Aim of the exercise:
When you write out the records, keep every line exactly as it is.

Bounding boxes with keypoints
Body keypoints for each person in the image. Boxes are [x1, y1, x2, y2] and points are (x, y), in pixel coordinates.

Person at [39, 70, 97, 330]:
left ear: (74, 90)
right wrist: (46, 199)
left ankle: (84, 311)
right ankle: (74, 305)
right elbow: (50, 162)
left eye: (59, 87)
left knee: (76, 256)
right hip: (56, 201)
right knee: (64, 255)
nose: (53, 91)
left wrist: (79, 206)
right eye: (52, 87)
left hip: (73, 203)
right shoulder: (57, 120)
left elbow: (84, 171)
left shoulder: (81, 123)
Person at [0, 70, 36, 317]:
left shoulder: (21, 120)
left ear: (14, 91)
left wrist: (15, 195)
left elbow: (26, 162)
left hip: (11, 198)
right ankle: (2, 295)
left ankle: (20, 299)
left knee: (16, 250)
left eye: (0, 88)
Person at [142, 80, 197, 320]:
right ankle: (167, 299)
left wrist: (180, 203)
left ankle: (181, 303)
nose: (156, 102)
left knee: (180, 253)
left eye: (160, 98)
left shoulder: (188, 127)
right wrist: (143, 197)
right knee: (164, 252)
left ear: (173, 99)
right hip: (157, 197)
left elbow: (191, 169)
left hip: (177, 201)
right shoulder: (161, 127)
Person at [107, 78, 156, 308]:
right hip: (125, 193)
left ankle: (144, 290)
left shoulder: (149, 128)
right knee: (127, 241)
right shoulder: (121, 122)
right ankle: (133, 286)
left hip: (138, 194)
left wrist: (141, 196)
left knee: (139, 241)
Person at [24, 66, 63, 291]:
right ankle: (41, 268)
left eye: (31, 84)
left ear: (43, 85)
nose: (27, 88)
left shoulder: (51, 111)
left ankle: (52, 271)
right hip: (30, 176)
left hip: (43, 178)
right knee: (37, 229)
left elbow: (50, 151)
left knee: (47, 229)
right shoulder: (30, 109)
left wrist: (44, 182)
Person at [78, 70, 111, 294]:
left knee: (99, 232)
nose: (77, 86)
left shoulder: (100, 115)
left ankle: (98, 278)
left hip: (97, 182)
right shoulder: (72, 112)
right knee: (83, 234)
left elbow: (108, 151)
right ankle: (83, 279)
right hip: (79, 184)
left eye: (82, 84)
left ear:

Output:
Body keypoints for each person in the image. Boxes are [x1, y1, x2, y2] and points are (x, y), in pixel coordinates.

Person at [39, 70, 97, 330]:
left ear: (74, 90)
right wrist: (46, 199)
left ankle: (84, 311)
right ankle: (74, 305)
right elbow: (50, 162)
left eye: (59, 87)
left knee: (76, 256)
right hip: (56, 201)
right knee: (64, 255)
nose: (53, 91)
left wrist: (79, 206)
right eye: (52, 87)
left hip: (73, 203)
right shoulder: (57, 120)
left elbow: (84, 171)
left shoulder: (81, 123)
Person at [0, 70, 36, 317]:
left shoulder: (21, 120)
left ear: (14, 91)
left wrist: (15, 195)
left elbow: (26, 162)
left hip: (11, 198)
right ankle: (2, 295)
left ankle: (20, 299)
left knee: (16, 250)
left eye: (0, 88)
Person at [142, 80, 197, 320]:
right ankle: (167, 299)
left wrist: (180, 203)
left ankle: (181, 303)
nose: (156, 102)
left knee: (180, 253)
left eye: (160, 98)
left shoulder: (188, 127)
right wrist: (143, 197)
right knee: (164, 252)
left ear: (173, 99)
right hip: (157, 197)
left elbow: (191, 169)
left hip: (177, 201)
right shoulder: (161, 127)
Person at [107, 78, 156, 308]:
right hip: (125, 193)
left ankle: (144, 290)
left shoulder: (149, 128)
right knee: (127, 241)
right shoulder: (121, 122)
right ankle: (133, 286)
left hip: (138, 194)
left wrist: (141, 196)
left knee: (139, 241)
Person at [24, 66, 63, 291]:
right ankle: (41, 268)
left eye: (31, 84)
left ear: (43, 85)
nose: (27, 88)
left shoulder: (51, 111)
left ankle: (52, 271)
right hip: (30, 176)
left hip: (43, 178)
right knee: (37, 229)
left elbow: (50, 151)
left knee: (47, 229)
right shoulder: (30, 109)
left wrist: (44, 182)
Person at [78, 70, 111, 294]:
left knee: (99, 232)
nose: (77, 86)
left shoulder: (100, 115)
left ankle: (98, 278)
left hip: (97, 182)
right shoulder: (72, 112)
right knee: (83, 234)
left elbow: (108, 151)
right ankle: (83, 279)
right hip: (79, 184)
left eye: (82, 84)
left ear:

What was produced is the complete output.